#### TASK BRIEF:
From the line bearing "17.3.6 Reserved for future use." down to the final line of the records below, give every line again exactly and add nothing.

Extracted page text data:
★ ★ ★
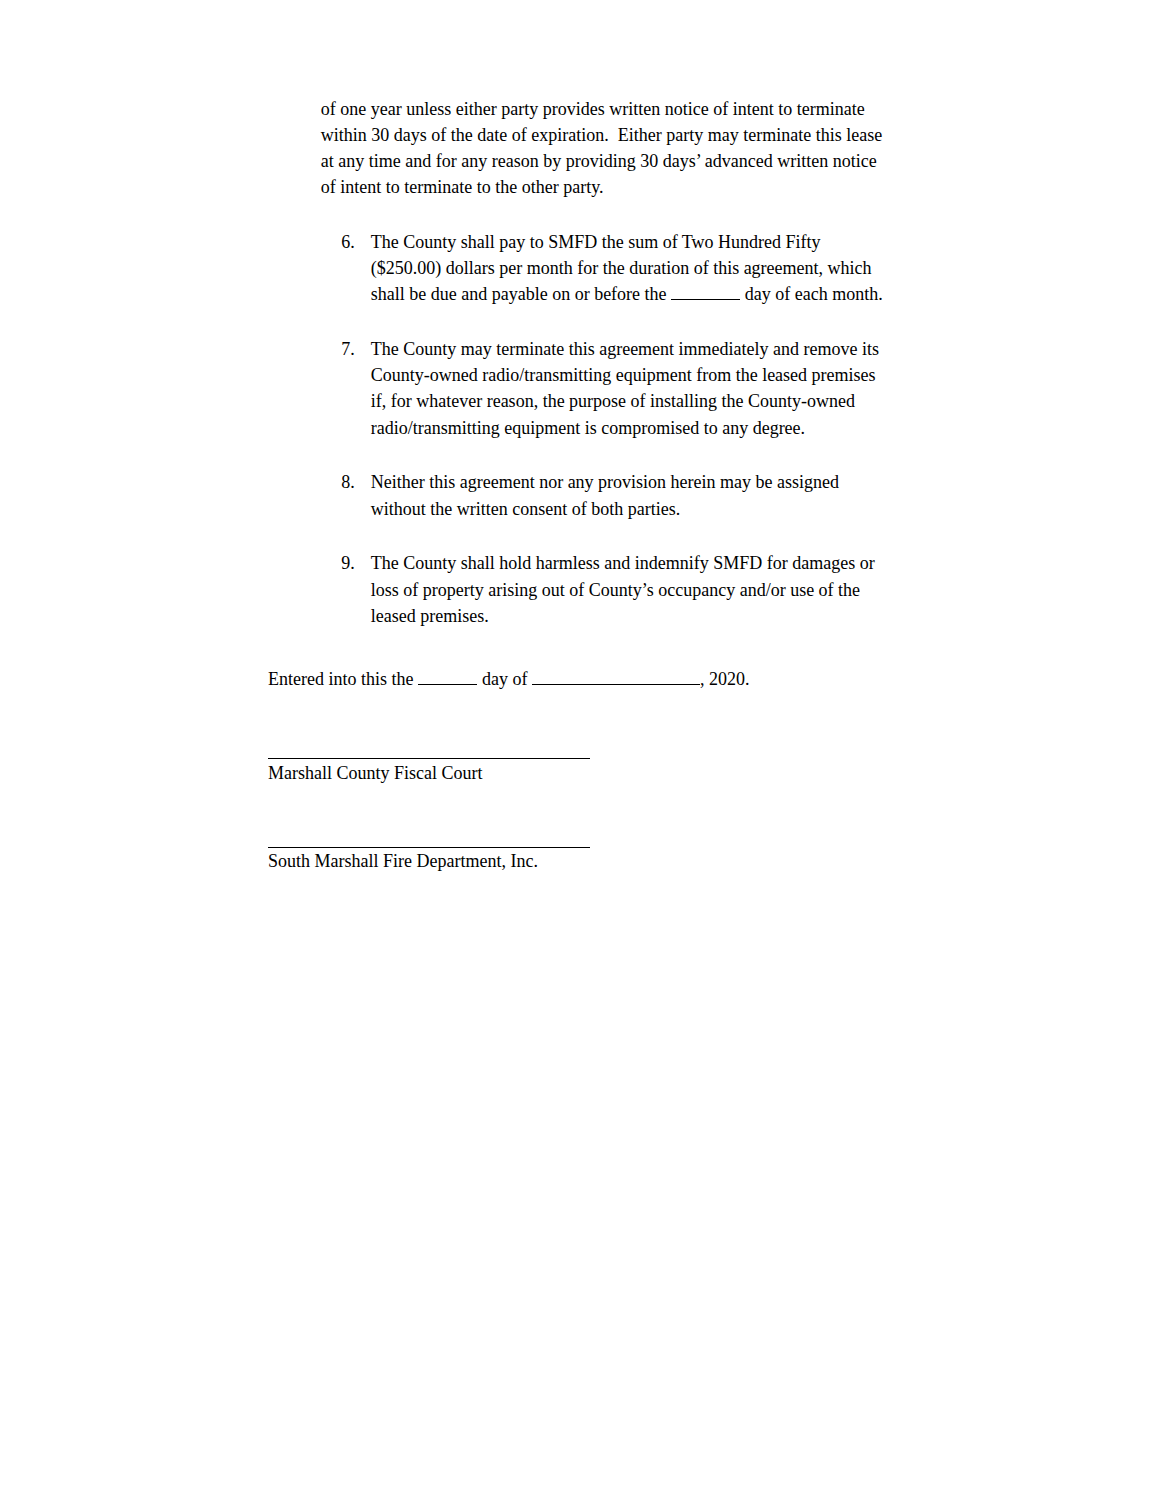of one year unless either party provides written notice of intent to terminate within 30 days of the date of expiration. Either party may terminate this lease at any time and for any reason by providing 30 days’ advanced written notice of intent to terminate to the other party.
The County shall pay to SMFD the sum of Two Hundred Fifty ($250.00) dollars per month for the duration of this agreement, which shall be due and payable on or before the day of each month.
The County may terminate this agreement immediately and remove its County-owned radio/transmitting equipment from the leased premises if, for whatever reason, the purpose of installing the County-owned radio/transmitting equipment is compromised to any degree.
Neither this agreement nor any provision herein may be assigned without the written consent of both parties.
The County shall hold harmless and indemnify SMFD for damages or loss of property arising out of County’s occupancy and/or use of the leased premises.
Entered into this the day of , 2020.
Marshall County Fiscal Court
South Marshall Fire Department, Inc.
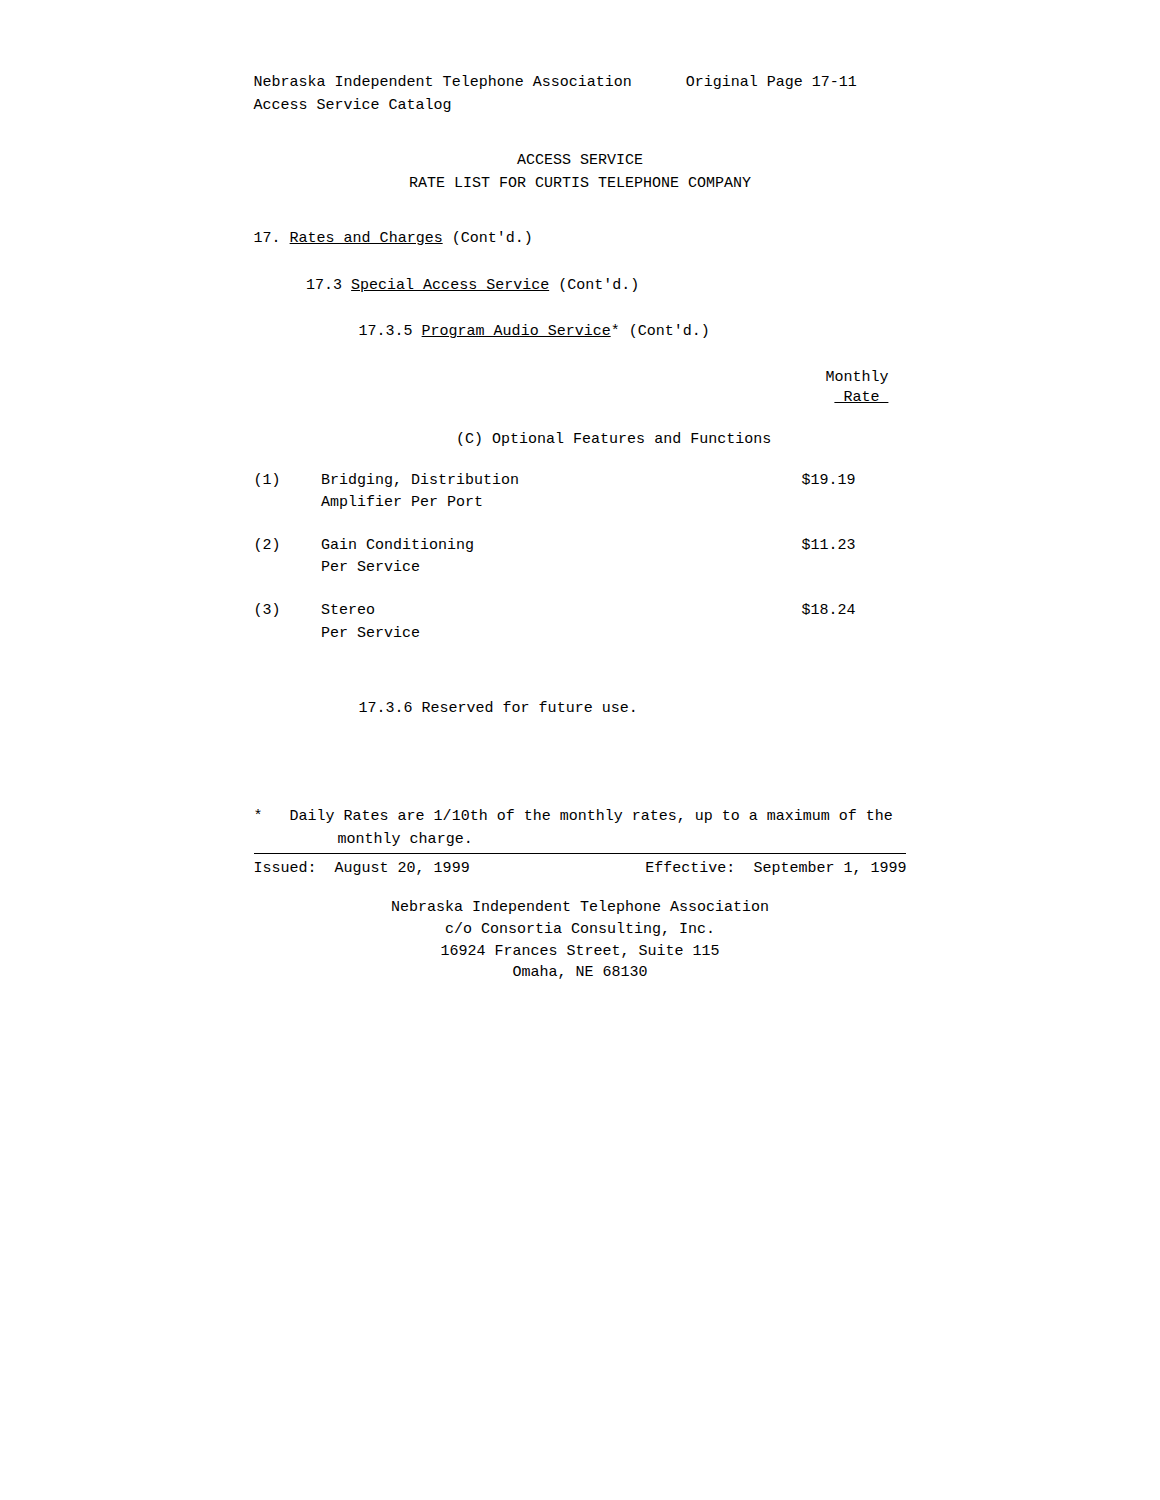Nebraska Independent Telephone Association Original Page 17-11 Access Service Catalog
ACCESS SERVICE
RATE LIST FOR CURTIS TELEPHONE COMPANY
17. Rates and Charges (Cont'd.)
17.3 Special Access Service (Cont'd.)
17.3.5 Program Audio Service* (Cont'd.)
Monthly
Rate
(C) Optional Features and Functions
| (1) | Bridging, Distribution Amplifier Per Port | $19.19 |
| (2) | Gain Conditioning Per Service | $11.23 |
| (3) | Stereo Per Service | $18.24 |
17.3.6 Reserved for future use.
* Daily Rates are 1/10th of the monthly rates, up to a maximum of the monthly charge.
Issued: August 20, 1999 Effective: September 1, 1999
Nebraska Independent Telephone Association
c/o Consortia Consulting, Inc.
16924 Frances Street, Suite 115
Omaha, NE 68130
★ ★ ★
#### ANSWER TO THIS TASK:
17.3.6 Reserved for future use.
* Daily Rates are 1/10th of the monthly rates, up to a maximum of the monthly charge.
Issued: August 20, 1999 Effective: September 1, 1999
Nebraska Independent Telephone Association
c/o Consortia Consulting, Inc.
16924 Frances Street, Suite 115
Omaha, NE 68130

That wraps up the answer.